WORK REQUEST |
With the pictures omitted, write out the entries that follow exactly as they stand.

TASK INPUT |
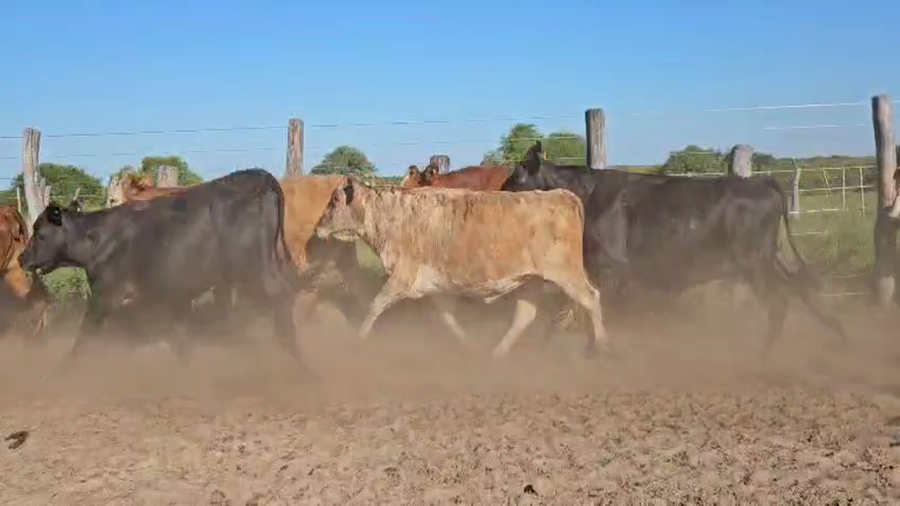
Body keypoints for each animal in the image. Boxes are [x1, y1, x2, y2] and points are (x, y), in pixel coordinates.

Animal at [18, 168, 312, 375]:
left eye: (40, 233)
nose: (22, 258)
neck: (99, 238)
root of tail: (262, 176)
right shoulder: (169, 297)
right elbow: (179, 340)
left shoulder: (105, 296)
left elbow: (84, 336)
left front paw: (62, 370)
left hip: (254, 268)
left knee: (280, 301)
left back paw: (304, 368)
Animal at [314, 176, 611, 358]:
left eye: (335, 201)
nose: (317, 229)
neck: (392, 215)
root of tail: (563, 195)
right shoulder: (435, 287)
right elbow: (447, 317)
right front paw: (468, 344)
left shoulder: (402, 278)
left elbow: (374, 306)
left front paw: (358, 342)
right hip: (532, 279)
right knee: (525, 315)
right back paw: (497, 353)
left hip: (566, 273)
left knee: (591, 298)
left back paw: (601, 346)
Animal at [501, 141, 848, 350]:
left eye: (516, 177)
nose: (497, 195)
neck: (588, 196)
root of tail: (760, 181)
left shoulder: (608, 268)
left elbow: (585, 310)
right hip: (768, 258)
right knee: (800, 288)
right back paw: (840, 334)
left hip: (755, 262)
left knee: (779, 304)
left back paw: (765, 356)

REPLY |
Body keypoints for each animal in the image. Boxes are [x1, y1, x2, y2] and points are (x, y), in pixel coordinates.

Animal at [18, 168, 312, 375]:
left eye: (40, 233)
nose: (22, 258)
neck: (99, 238)
root of tail: (262, 176)
right shoulder: (169, 297)
right elbow: (179, 340)
left shoulder: (105, 296)
left elbow: (84, 336)
left front paw: (62, 370)
left hip: (254, 268)
left knee: (280, 301)
left back paw: (304, 368)
Animal at [314, 176, 611, 358]:
left eye: (335, 201)
nose: (317, 229)
neck: (392, 215)
root of tail: (563, 195)
right shoulder: (435, 287)
right elbow: (447, 317)
right front paw: (468, 344)
left shoulder: (402, 278)
left elbow: (374, 306)
left front paw: (358, 342)
right hip: (532, 279)
right knee: (525, 315)
right back paw: (497, 353)
left hip: (566, 273)
left knee: (591, 298)
left back paw: (601, 346)
Animal at [501, 141, 848, 350]:
left eye: (516, 177)
nose: (497, 195)
neck: (588, 196)
root of tail: (760, 181)
left shoulder: (608, 268)
left elbow: (585, 310)
right hip: (768, 258)
right knee: (800, 288)
right back paw: (840, 334)
left hip: (755, 262)
left knee: (779, 304)
left back paw: (765, 356)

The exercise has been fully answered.